Do You Talk About Mental Health?

Today was Bell Let’s Talk Day in Canada. For those of you who don’t know, it is a day that is utilized to open up the conversation surrounding mental health and trying to break down the stigma associated with that. And I love it. Now, I know there are a lot of individuals who have lots to say in regards to Bell Let’s Talk and the capitalist nature of a business created a way to advertise their information while fundraising at the same time. However, I don’t want to get into all that. Rather, I would like to focus on what Bell Let’s Talk does.

It starts a conversation.

It gives people a space, even if just for one day, to be honest about how they are really doing and that it is okay if they are not doing okay. It gives families a chance to talk about how hard their loved one is struggling and discuss the ways in which they still need to be supported too. It allows the individuals who feel isolated or alone or “different” to realize that they are not the only ones. That in Canada, it is 1 in 5 people will struggle with their mental health at some point in their lives, and I can almost guarantee there are more than that as we move our way into the second year of a world wide pandemic. Making mental wellness, and asking for help, the norm is exactly what this world today, and all the other days too.

Photo by Madison Inouye on

And that is the only downfall of Bell Let’s Talk. It is one day. We need to do better than that.

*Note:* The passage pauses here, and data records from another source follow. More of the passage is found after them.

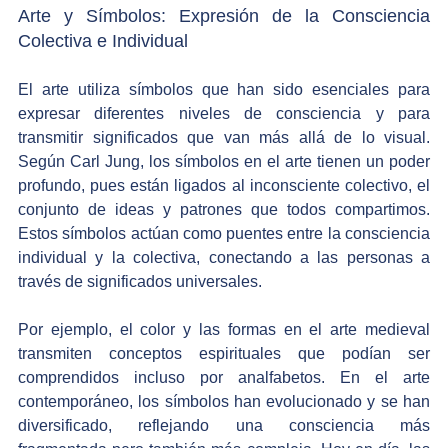
Arte y Símbolos: Expresión de la Consciencia 
Colectiva e Individual
El arte utiliza símbolos que han sido esenciales para 
expresar diferentes niveles de consciencia y para 
transmitir significados que van más allá de lo visual. 
Según Carl Jung, los símbolos en el arte tienen un poder 
profundo, pues están ligados al inconsciente colectivo, el 
conjunto de ideas y patrones que todos compartimos. 
Estos símbolos actúan como puentes entre la consciencia 
individual y la colectiva, conectando a las personas a 
través de significados universales.
Por ejemplo, el color y las formas en el arte medieval 
transmiten conceptos espirituales que podían ser 
comprendidos incluso por analfabetos. En el arte 
contemporáneo, los símbolos han evolucionado y se han 
diversificado, reflejando una consciencia más 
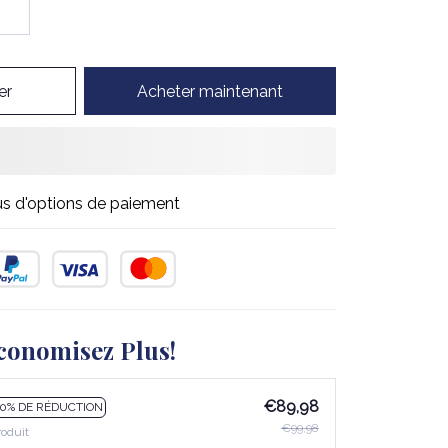
er
Acheter maintenant
us d'options de paiement
conomisez Plus!
€89,98
10% DE RÉDUCTION
€99,98
roduit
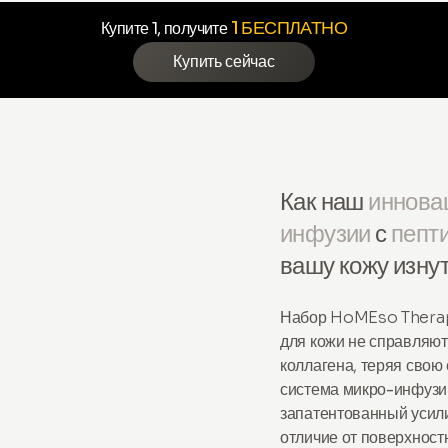
1 БЕСПЛАТНО
Купите 1, получите
Купить сейчас
Как наш
иннова
инфузии
с
пепт
вашу кожу изну
Набор HoMEso Therapy
для кожи не справляю
коллагена, теряя свою
система микро-инфуз
запатентованный усил
отличие от поверхност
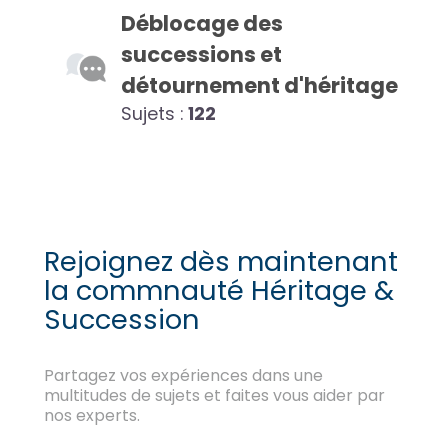
Déblocage des
successions et
détournement d'héritage
Sujets :
122
Rejoignez dès maintenant
la commnauté Héritage &
Succession
Partagez vos expériences dans une
multitudes de sujets et faites vous aider par
nos experts.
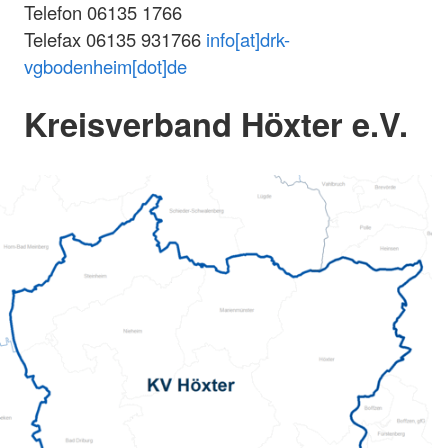
Telefon 06135 1766
Telefax 06135 931766
info[at]drk-
vgbodenheim[dot]de
Kreisverband Höxter e.V.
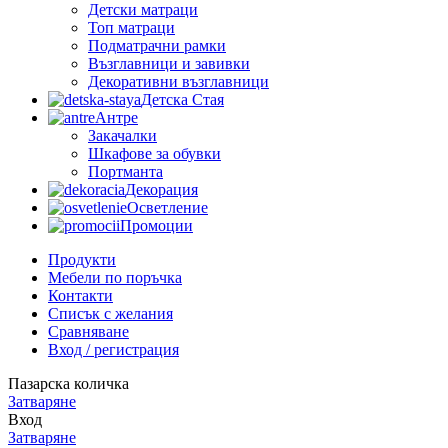
Детски матраци
Топ матраци
Подматрачни рамки
Възглавници и завивки
Декоративни възглавници
Детска Стая
Антре
Закачалки
Шкафове за обувки
Портманта
Декорация
Осветление
Промоции
Продукти
Мебели по поръчка
Контакти
Списък с желания
Сравняване
Вход / регистрация
Пазарска количка
Затваряне
Вход
Затваряне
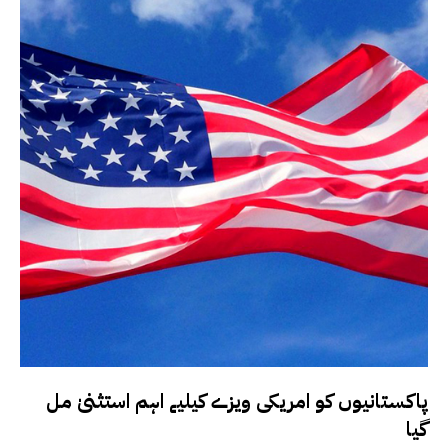
پاکستانیوں کو امریکی ویزے کیلیے اہم استثنیٰ مل
گیا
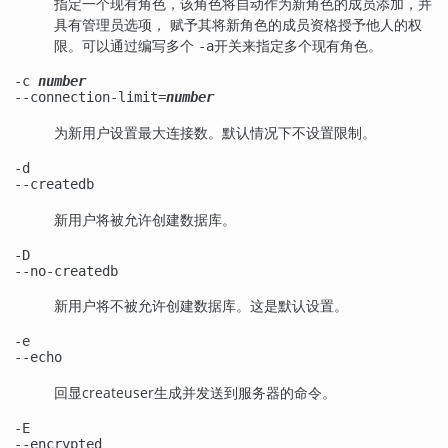
指定一个现有角色，该角色将自动作为新角色的成员添加，并
具有管理员选项， 赋予其将新角色的成员资格授予他人的权
限。可以通过编写多个
开关来指定多个现有角色。
-a
-c
number
--connection-limit=
number
为新用户设置最大连接数。默认情况下不设置限制。
-d
--createdb
新用户将被允许创建数据库。
-D
--no-createdb
新用户将不被允许创建数据库。这是默认设置。
-e
--echo
回显
createuser
生成并发送到服务器的命令。
-E
--encrypted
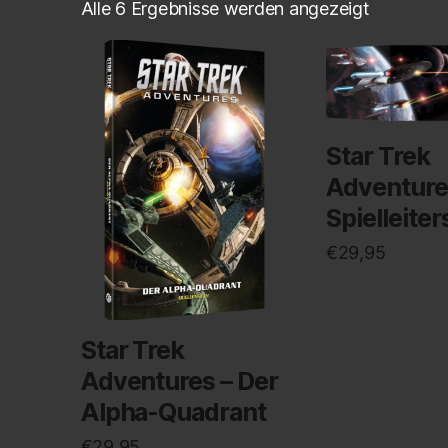
Alle 6 Ergebnisse werden angezeigt
Star Trek
Adventure
Spielleite
€
29,95
Star Trek
Adventures – Der
Alpha-Quadrant
€
29,95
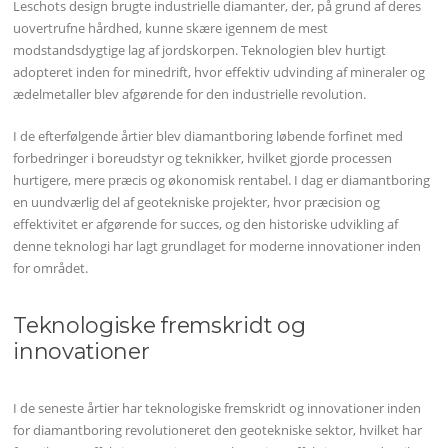
Leschots design brugte industrielle diamanter, der, på grund af deres
uovertrufne hårdhed, kunne skære igennem de mest
modstandsdygtige lag af jordskorpen. Teknologien blev hurtigt
adopteret inden for minedrift, hvor effektiv udvinding af mineraler og
ædelmetaller blev afgørende for den industrielle revolution.
I de efterfølgende årtier blev diamantboring løbende forfinet med
forbedringer i boreudstyr og teknikker, hvilket gjorde processen
hurtigere, mere præcis og økonomisk rentabel. I dag er diamantboring
en uundværlig del af geotekniske projekter, hvor præcision og
effektivitet er afgørende for succes, og den historiske udvikling af
denne teknologi har lagt grundlaget for moderne innovationer inden
for området.
Teknologiske fremskridt og
innovationer
I de seneste årtier har teknologiske fremskridt og innovationer inden
for diamantboring revolutioneret den geotekniske sektor, hvilket har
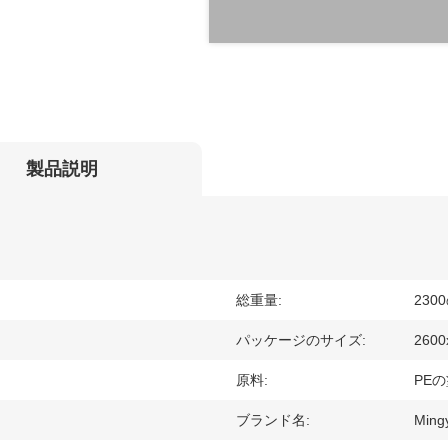
製品説明
総重量:
230
パッケージのサイズ:
2600
原料:
PE
ブランド名:
Ming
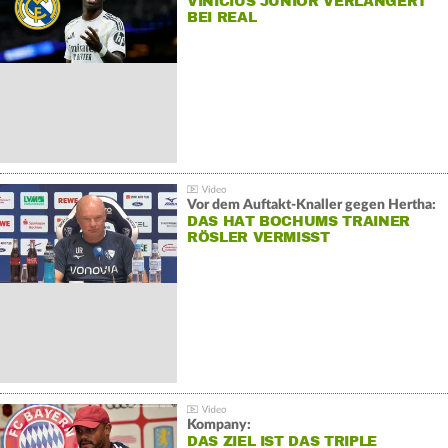
VINÍCIUS JÚNIOR VERLÄNGERT
BEI REAL
Vor dem Auftakt-Knaller gegen Hertha:
DAS HAT BOCHUMS TRAINER
RÖSLER VERMISST
Kompany:
DAS ZIEL IST DAS TRIPLE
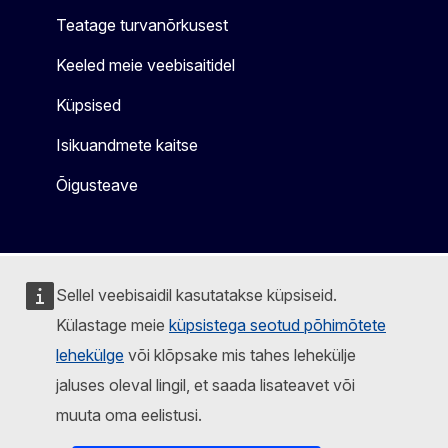
Teatage turvanõrkusest
Keeled meie veebisaitidel
Küpsised
Isikuandmete kaitse
Õigusteave
Sellel veebisaidil kasutatakse küpsiseid.
Külastage meie
küpsistega seotud põhimõtete
lehekülge
või klõpsake mis tahes lehekülje
jaluses oleval lingil, et saada lisateavet või
muuta oma eelistusi.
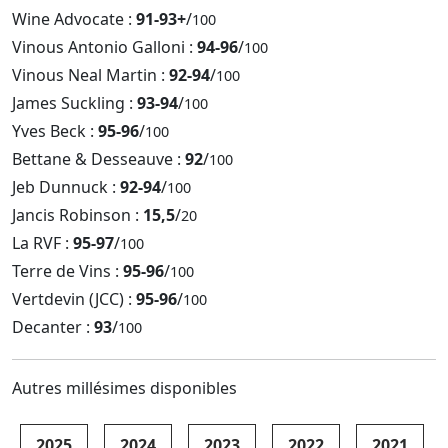
Wine Advocate :
91-93+
/
100
Vinous Antonio Galloni :
94-96
/
100
Vinous Neal Martin :
92-94
/
100
James Suckling :
93-94
/
100
Yves Beck :
95-96
/
100
Bettane & Desseauve :
92
/
100
Jeb Dunnuck :
92-94
/
100
Jancis Robinson :
15,5
/
20
La RVF :
95-97
/
100
Terre de Vins :
95-96
/
100
Vertdevin (JCC) :
95-96
/
100
Decanter :
93
/
100
Autres millésimes disponibles
2025
2024
2023
2022
2021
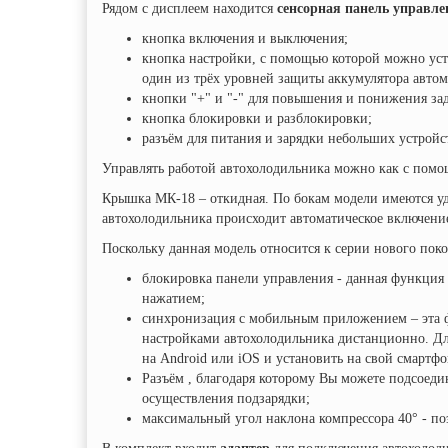
Рядом с дисплеем находится
сенсорная панель управле
кнопка включения и выключения;
кнопка настройки, с помощью которой можно ус
один из трёх уровней защиты аккумулятора автом
кнопки "+" и "-" для повышения и понижения за
кнопка блокировки и разблокировки;
разъём для питания и зарядки небольших устройс
Управлять работой автохолодильника можно как с помо
Крышка МК-18 – откидная. По бокам модели имеются у
автохолодильника происходит автоматическое включение
Поскольку данная модель относится к серии нового пок
блокировка панели управления - данная функция
нажатием;
синхронизация с мобильным приложением – эта 
настройками автохолодильника дистанционно. Для
на Android или iOS и установить на свой смартф
Разъём , благодаря которому Вы можете подсоедин
осуществления подзарядки;
максимальный угол наклона компрессора 40° - по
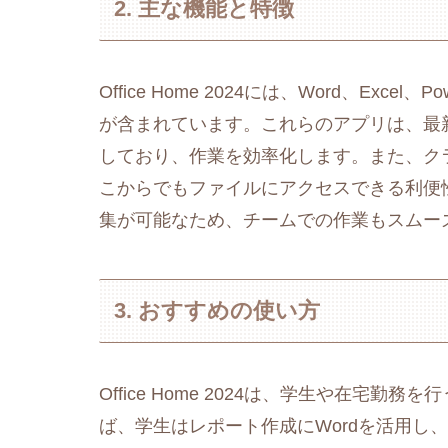
2. 主な機能と特徴
Office Home 2024には、Word、Excel
が含まれています。これらのアプリは、最
しており、作業を効率化します。また、ク
こからでもファイルにアクセスできる利便
集が可能なため、チームでの作業もスムー
3. おすすめの使い方
Office Home 2024は、学生や在宅
ば、学生はレポート作成にWordを活用し、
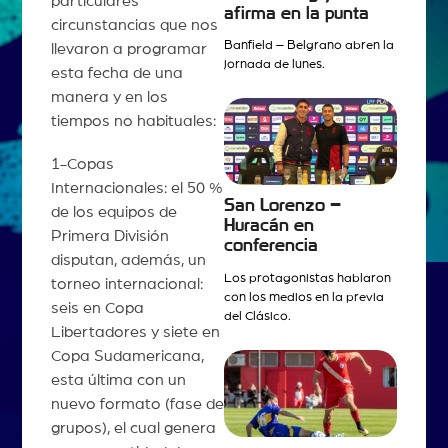
particulares
afirma en la punta
circunstancias que nos
Banfield – Belgrano abren la
llevaron a programar
jornada de lunes.
esta fecha de una
manera y en los
tiempos no habituales:
1-Copas
Internacionales: el 50 %
San Lorenzo –
de los equipos de
Huracán en
Primera División
conferencia
disputan, además, un
Los protagonistas hablaron
torneo internacional:
con los medios en la previa
seis en Copa
del Clásico.
Libertadores y siete en
Copa Sudamericana,
esta última con un
nuevo formato (fase de
grupos), el cual genera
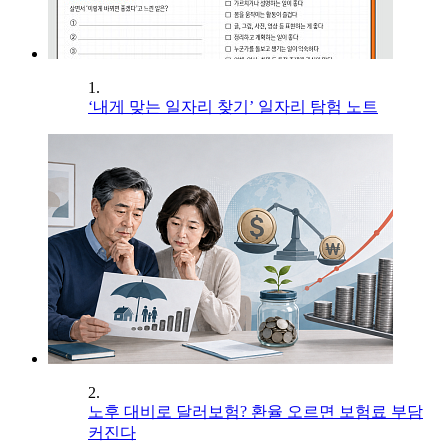
1.
‘내게 맞는 일자리 찾기’ 일자리 탐험 노트
2.
노후 대비로 달러보험? 환율 오르면 보험료 부담
커진다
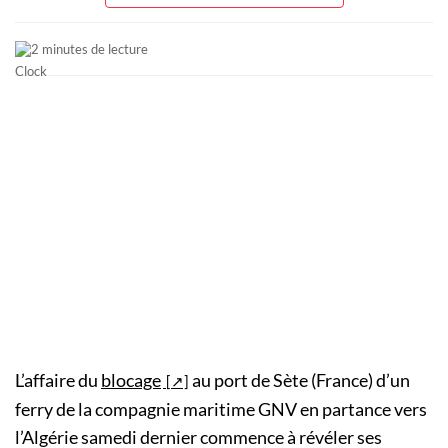
2 minutes de lecture
L’affaire du
blocage
au port de Sète (France) d’un
ferry de la compagnie maritime GNV en partance vers
l’Algérie samedi dernier commence à révéler ses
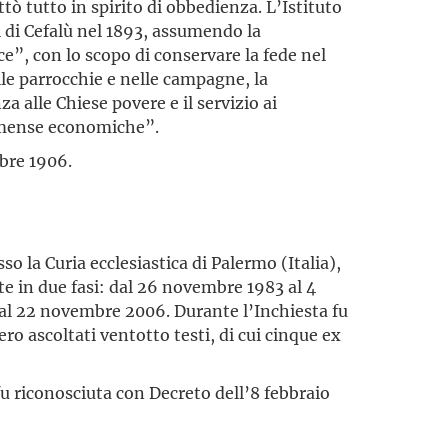
ttò tutto in spirito di obbedienza. L’Istituto
i di Cefalù nel 1893, assumendo la
e”, con lo scopo di conservare la fede nel
le parrocchie e nelle campagne, la
a alle Chiese povere e il servizio ai
 “mense economiche”.
mbre 1906.
so la Curia ecclesiastica di Palermo (Italia),
e in due fasi: dal 26 novembre 1983 al 4
al 22 novembre 2006. Durante l’Inchiesta fu
o ascoltati ventotto testi, di cui cinque ex
 fu riconosciuta con Decreto dell’8 febbraio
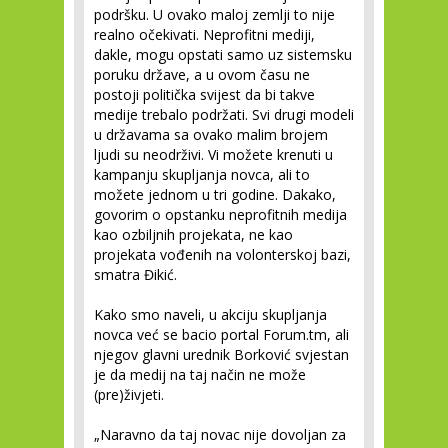
podršku. U ovako maloj zemlji to nije
realno očekivati. Neprofitni mediji,
dakle, mogu opstati samo uz sistemsku
poruku države, a u ovom času ne
postoji politička svijest da bi takve
medije trebalo podržati. Svi drugi modeli
u državama sa ovako malim brojem
ljudi su neodrživi. Vi možete krenuti u
kampanju skupljanja novca, ali to
možete jednom u tri godine. Dakako,
govorim o opstanku neprofitnih medija
kao ozbiljnih projekata, ne kao
projekata vođenih na volonterskoj bazi,
smatra Đikić.
Kako smo naveli, u akciju skupljanja
novca već se bacio portal Forum.tm, ali
njegov glavni urednik Borković svjestan
je da medij na taj način ne može
(pre)živjeti.
„Naravno da taj novac nije dovoljan za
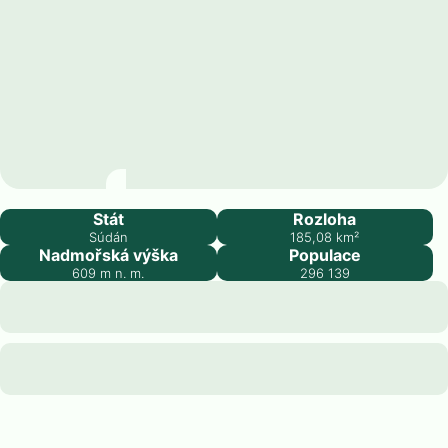
El Obeid
Stát
Rozloha
Súdán
185,08
km²
Nadmořská výška
Populace
609
m n. m.
296 139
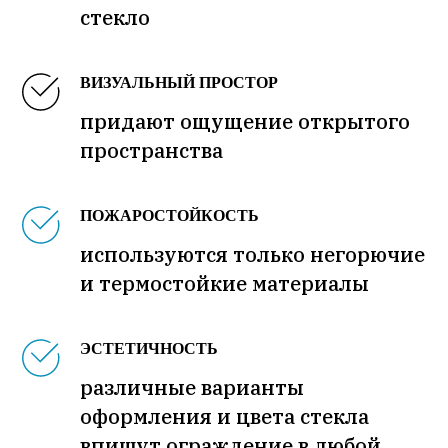
стекло
ВИЗУАЛЬНЫЙ ПРОСТОР
придают ощущение открытого
пространства
ПОЖАРОСТОЙКОСТЬ
используются только негорючие
и термостойкие материалы
ЭСТЕТИЧНОСТЬ
различные варианты
оформления и цвета стекла
впишут ограждение в любой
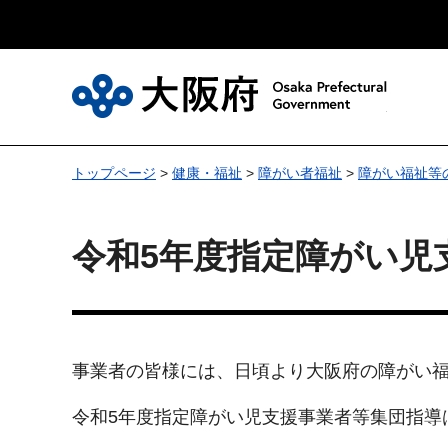
大
トップページ
>
健康・福祉
>
障がい者福祉
>
障がい福祉等
令和5年度指定障がい児
事業者の皆様には、日頃より大阪府の障がい
令和5年度指定障がい児支援事業者等集団指導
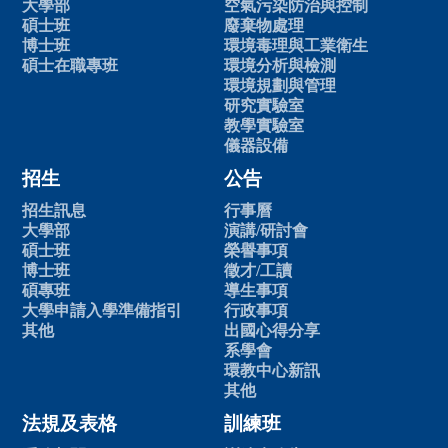
大學部
空氣污染防治與控制
碩士班
廢棄物處理
博士班
環境毒理與工業衛生
碩士在職專班
環境分析與檢測
環境規劃與管理
研究實驗室
教學實驗室
儀器設備
招生
公告
招生訊息
行事曆
大學部
演講/研討會
碩士班
榮譽事項
博士班
徵才/工讀
碩專班
導生事項
大學申請入學準備指引
行政事項
其他
出國心得分享
系學會
環教中心新訊
其他
法規及表格
訓練班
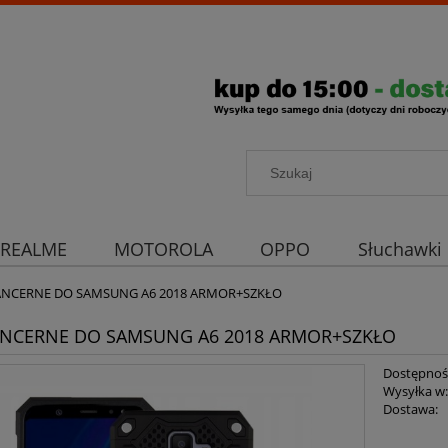
REALME
MOTOROLA
OPPO
Słuchawki
rona aparatu
Strona główna
PANCERNE DO SAMSUNG A6 2018 ARMOR+SZKŁO
ANCERNE DO SAMSUNG A6 2018 ARMOR+SZKŁO
Dostępnoś
Wysyłka w
Dostawa:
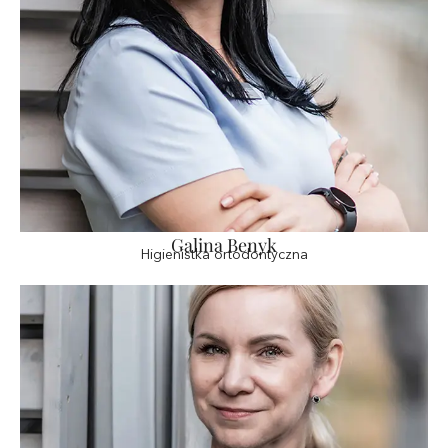
Galina Benyk
Higienistka ortodontyczna
Dowiedz się więcej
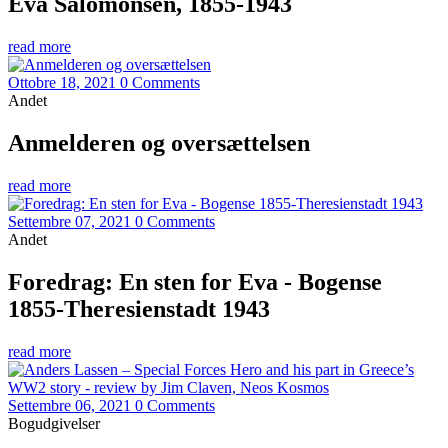
Eva Salomonsen, 1855-1943
read more
Ottobre 18, 2021
0 Comments
Andet
Anmelderen og oversættelsen
read more
Settembre 07, 2021
0 Comments
Andet
Foredrag: En sten for Eva - Bogense
1855-Theresienstadt 1943
read more
Settembre 06, 2021
0 Comments
Bogudgivelser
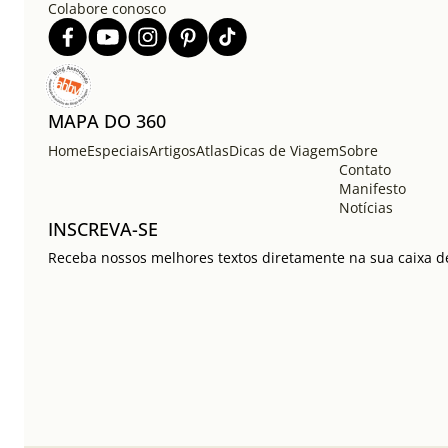
Colabore conosco
MAPA DO 360
Home
Especiais
Artigos
Atlas
Dicas de Viagem
Sobre
Contato
Manifesto
Notícias
INSCREVA-SE
Receba nossos melhores textos diretamente na sua caixa de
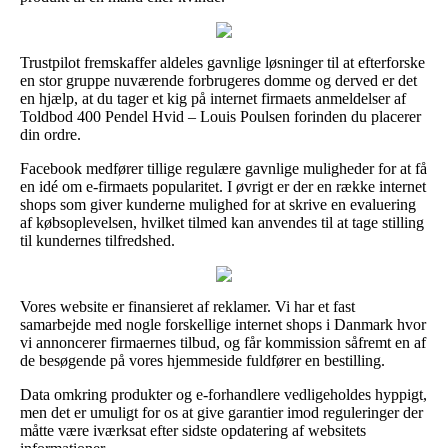
Trustpilot fremskaffer aldeles gavnlige løsninger til at efterforske
en stor gruppe nuværende forbrugeres domme og derved er det
en hjælp, at du tager et kig på internet firmaets anmeldelser af
Toldbod 400 Pendel Hvid – Louis Poulsen forinden du placerer
din ordre.
Facebook medfører tillige regulære gavnlige muligheder for at få
en idé om e-firmaets popularitet. I øvrigt er der en række internet
shops som giver kunderne mulighed for at skrive en evaluering
af købsoplevelsen, hvilket tilmed kan anvendes til at tage stilling
til kundernes tilfredshed.
Vores website er finansieret af reklamer. Vi har et fast
samarbejde med nogle forskellige internet shops i Danmark hvor
vi annoncerer firmaernes tilbud, og får kommission såfremt en af
de besøgende på vores hjemmeside fuldfører en bestilling.
Data omkring produkter og e-forhandlere vedligeholdes hyppigt,
men det er umuligt for os at give garantier imod reguleringer der
måtte være iværksat efter sidste opdatering af websitets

We need to make that when a client came up to us today and said he does not know why he feels the need to cry all the time did not have to feel ashamed. He did not have to justify or explain or even question why he was feeling emotional, but instead was able to just feel those emotions without worrying about what anyone had to say.

We need to make it normal to talk about having low moods and feeling overwhelmed with the expectations placed on us. We need to remember that we are all humans and that we are not machines and there are going to be moments when there is too much going on and we feel like we can’t handle it all.

We need to make it normal for work places to accept “taking a mental health day” as a valid reason for not coming into work. We need them to acknowledge that this is okay without questioning or talking negatively about that coworker. We need to ensure we are checking in on that co-worker if they are not doing well in the same way we would a staff member who had the flu, or surgery or cancer.

We need to make it normal for people on medications to not be considered “crazy” or being told “did you take your meds today” when feeling any kind of emotion. We need to remember that medication works for some people and doesn’t for others and that as long as someone is working on feeling better for themselves, we have no right to judge.

We need to make accessing counselling a normal part of a health routine. It should be just as normal as going to the doctor or getting your flu shot. We should be able to talk about it without being judged and that the comment of “I have a counselling appointment” is part of the regular vocabulary instead of hiding it behind medical, or undisclosed appointments. People go to and need counselling for a variety of reasons and should not be judged accordingly.

We need to stop assuming that if someone has a significant mental health disorder like Schizophrenia or Bi-polar that does not mean they don’t deserve respect or dignity. They deserve the same opportunities as we do and should not be treated with fear for struggling. This should include anyone who experiences delusions or psychosis. This does not always translate to dangerous.

And finally, and most importantly of all, we just straight up need to be nicer. We need to give people the space, all year round, to acknowledge where they are struggling and offer opportunities for support. We need to know what we know, know what we don’t and offer help in a way that is actually helpful, not judgmental or condescending. Understand that all of us at some point in our life is going to struggle and by making it part of the normal conversation, it won’t matter. It won’t be judged. It won’t be shamed. It will be an opportunity for growth, support and building stronger connections.

Wouldn’t that be a much better world?